(Stored items from a collection)
____
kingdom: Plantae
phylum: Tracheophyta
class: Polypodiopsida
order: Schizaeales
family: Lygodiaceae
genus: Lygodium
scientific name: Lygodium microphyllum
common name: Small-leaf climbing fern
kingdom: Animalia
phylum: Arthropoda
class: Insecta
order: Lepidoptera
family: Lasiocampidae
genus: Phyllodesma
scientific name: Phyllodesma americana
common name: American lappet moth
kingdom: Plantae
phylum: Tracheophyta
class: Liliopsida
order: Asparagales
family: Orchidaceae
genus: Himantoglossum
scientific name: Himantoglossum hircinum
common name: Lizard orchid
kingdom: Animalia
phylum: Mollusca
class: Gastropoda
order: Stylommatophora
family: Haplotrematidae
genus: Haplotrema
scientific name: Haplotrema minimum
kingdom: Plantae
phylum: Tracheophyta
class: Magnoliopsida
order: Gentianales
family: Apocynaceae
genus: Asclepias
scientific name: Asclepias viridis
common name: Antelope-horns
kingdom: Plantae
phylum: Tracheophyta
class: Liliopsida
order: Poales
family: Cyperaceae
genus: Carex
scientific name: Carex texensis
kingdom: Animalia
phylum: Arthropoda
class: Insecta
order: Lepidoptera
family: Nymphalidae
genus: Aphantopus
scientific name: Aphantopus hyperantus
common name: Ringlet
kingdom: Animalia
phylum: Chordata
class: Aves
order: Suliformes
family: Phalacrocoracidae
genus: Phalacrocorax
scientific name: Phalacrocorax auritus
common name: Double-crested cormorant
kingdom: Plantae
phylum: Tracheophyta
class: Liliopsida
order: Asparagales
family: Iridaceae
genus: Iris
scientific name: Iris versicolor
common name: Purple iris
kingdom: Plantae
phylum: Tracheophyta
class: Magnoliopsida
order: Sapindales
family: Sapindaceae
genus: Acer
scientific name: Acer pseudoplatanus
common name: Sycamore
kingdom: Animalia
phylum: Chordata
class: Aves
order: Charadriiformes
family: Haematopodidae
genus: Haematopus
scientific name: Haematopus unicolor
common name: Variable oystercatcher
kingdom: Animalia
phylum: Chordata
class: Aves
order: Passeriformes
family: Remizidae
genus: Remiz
____
**What this task involves**
Rewrite the data from the line with "scientific name: Acer pseudoplatanus" through the end, swapping "common name" for "vernacular name" and leaving everything else unchanged.

**Answer to this exercise**
scientific name: Acer pseudoplatanus
vernacular name: Sycamore
kingdom: Animalia
phylum: Chordata
class: Aves
order: Charadriiformes
family: Haematopodidae
genus: Haematopus
scientific name: Haematopus unicolor
vernacular name: Variable oystercatcher
kingdom: Animalia
phylum: Chordata
class: Aves
order: Passeriformes
family: Remizidae
genus: Remiz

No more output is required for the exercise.